** Complete the following **
(1) Answer these questions about the forum post on the lathe cross slide:
(a) What did SamI first think was causing the tightness?
(b) Which parts were harder to get back in than they should have been?
(c) What usually fixes the problem temporarily?
(2) What actions did SamI take in dealing with the tightness, as described in the forum post on the lathe cross slide? List each one.

** Selected passage **
╔══

# Cross Slide on Warco GH1330 Lathe



## SamI (May 31, 2018)

Hi all,

I have been experiencing some intermittent tightness in the hand wheel operating the cross slide (i.e. when taking facing cuts).  Initially I thought that the likely cause would have been a bit of swarf that had worked its way in somewhere so I stripped and cleaned the whole assembly (getting the tapered gibs back in was a lot more difficult that it should have been – still not quite worked out why!) but this intermittent tightness still remains. Adjusting the gibs doesn’t do anything nether does adjusting the backlash nut (as it is I’ve got it set up with a large amount of backlash just now as I figured loosening the adjustment would eliminate any possibility of binding here!).

I’ll be turning the hand wheel in when the resistance suddenly increases.  If I back it out and go in again this usually temporarily fixes the issue.  I was wondering if anyone else has experienced an issue with this?

╚══

Structured pose outputs:
╔══

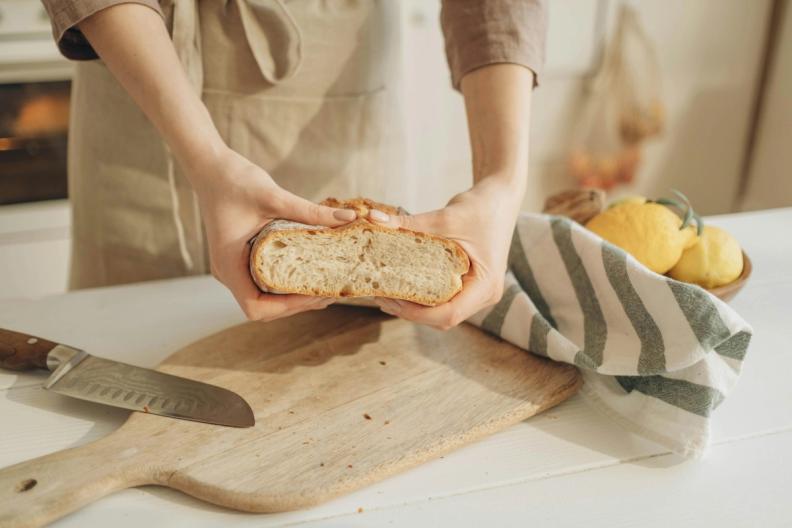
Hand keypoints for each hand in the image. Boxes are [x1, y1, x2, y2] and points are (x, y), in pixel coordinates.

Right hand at [190, 147, 357, 320]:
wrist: (210, 168)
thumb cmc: (234, 180)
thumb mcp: (274, 196)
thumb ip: (310, 211)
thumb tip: (349, 218)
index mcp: (229, 264)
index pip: (256, 307)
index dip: (287, 307)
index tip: (315, 293)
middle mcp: (228, 272)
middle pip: (264, 308)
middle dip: (297, 303)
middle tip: (331, 290)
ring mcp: (233, 268)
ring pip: (264, 298)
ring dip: (293, 296)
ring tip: (325, 285)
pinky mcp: (241, 259)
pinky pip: (264, 282)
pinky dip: (286, 284)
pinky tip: (310, 272)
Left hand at [371, 177, 520, 329]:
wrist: (500, 197)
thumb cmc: (480, 207)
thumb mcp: (444, 217)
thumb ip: (409, 223)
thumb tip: (372, 218)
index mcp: (486, 284)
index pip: (449, 313)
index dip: (417, 313)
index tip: (391, 298)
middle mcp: (486, 294)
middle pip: (444, 318)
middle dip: (411, 312)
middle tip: (381, 296)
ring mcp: (480, 293)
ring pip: (444, 313)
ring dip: (416, 308)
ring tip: (387, 293)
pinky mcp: (472, 286)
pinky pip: (446, 301)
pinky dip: (424, 298)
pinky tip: (403, 286)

╚══

** Exercise results **
(1)
(a) A bit of swarf that had worked its way in somewhere.
(b) The tapered gibs.
(c) Backing the hand wheel out and going in again.

(2)
- Stripped and cleaned the whole assembly
- Adjusted the gibs
- Adjusted the backlash nut, leaving it set with a large amount of backlash
- Backed the hand wheel out and went in again